6. Overhead Obstacles and Steps
Many workplaces have localised hazards such as low doorways or steps in inappropriate places that are trip hazards. In many instances, it is not reasonably practicable to remove the hazard, so signs may be used to make employees aware of their presence. Warning signs should be black symbols or written on a yellow background. The sign should be located adjacent to the hazard in a position that is clearly visible to a person approaching the hazard. Yellow and black diagonal stripes may also be used along the edges of doorways or raised platforms to indicate danger.

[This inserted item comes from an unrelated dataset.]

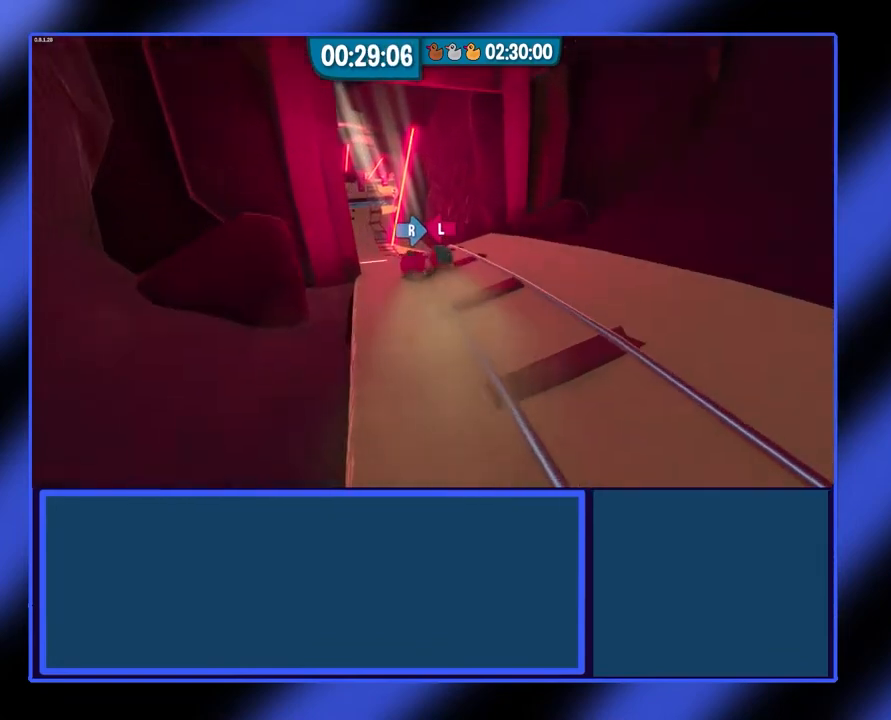
{"buttons": [], "left_stick": "up-left", "events": [[267, "left_stick", "up-left"]]}
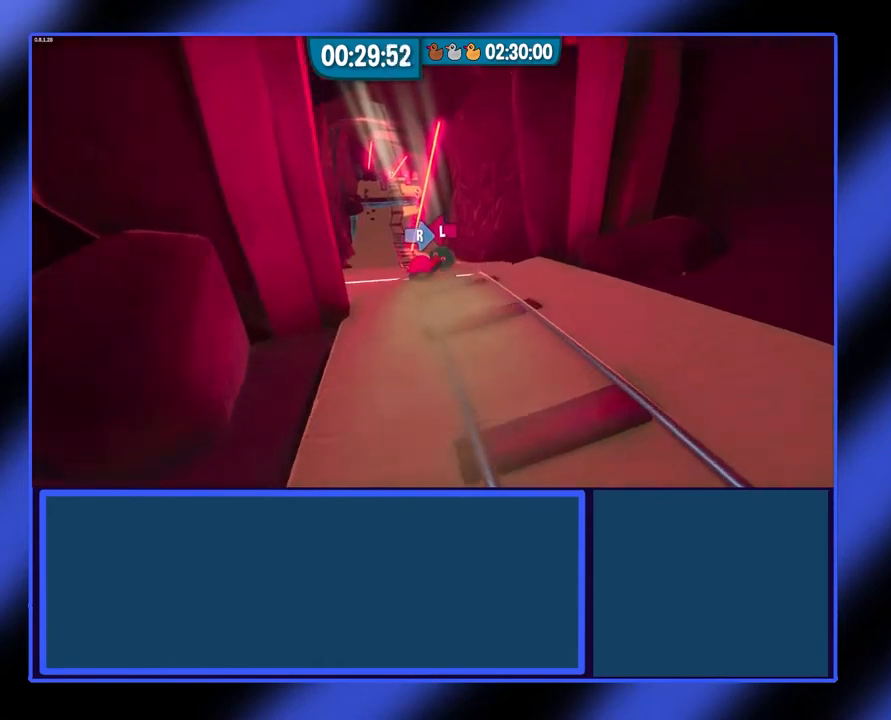
{"buttons": [], "left_stick": "up-left", "events": []}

7. Personal Protective Equipment (PPE)
These signs show the type of PPE that should be used in a certain work area. They are white symbols on a blue background indicating that it is a mandatory requirement to wear the PPE. The signs should show the type of PPE that should be worn and where it should be worn. The signs should be sufficiently large and clear, ideally positioned at entrances to the area and again within the work area. Standard symbols should be used wherever possible, although the law does make allowances for minor deviations to suit circumstances.
What the Law Says
European Directive 92/58/EEC was established to standardise health and safety signs across Europe. This was translated into UK law by the implementation of the Health and Safety (Safety Signs and Signals) Regulations 1995.
These regulations cover the standard types of signs, where they should be used and also have a special section on fire signs.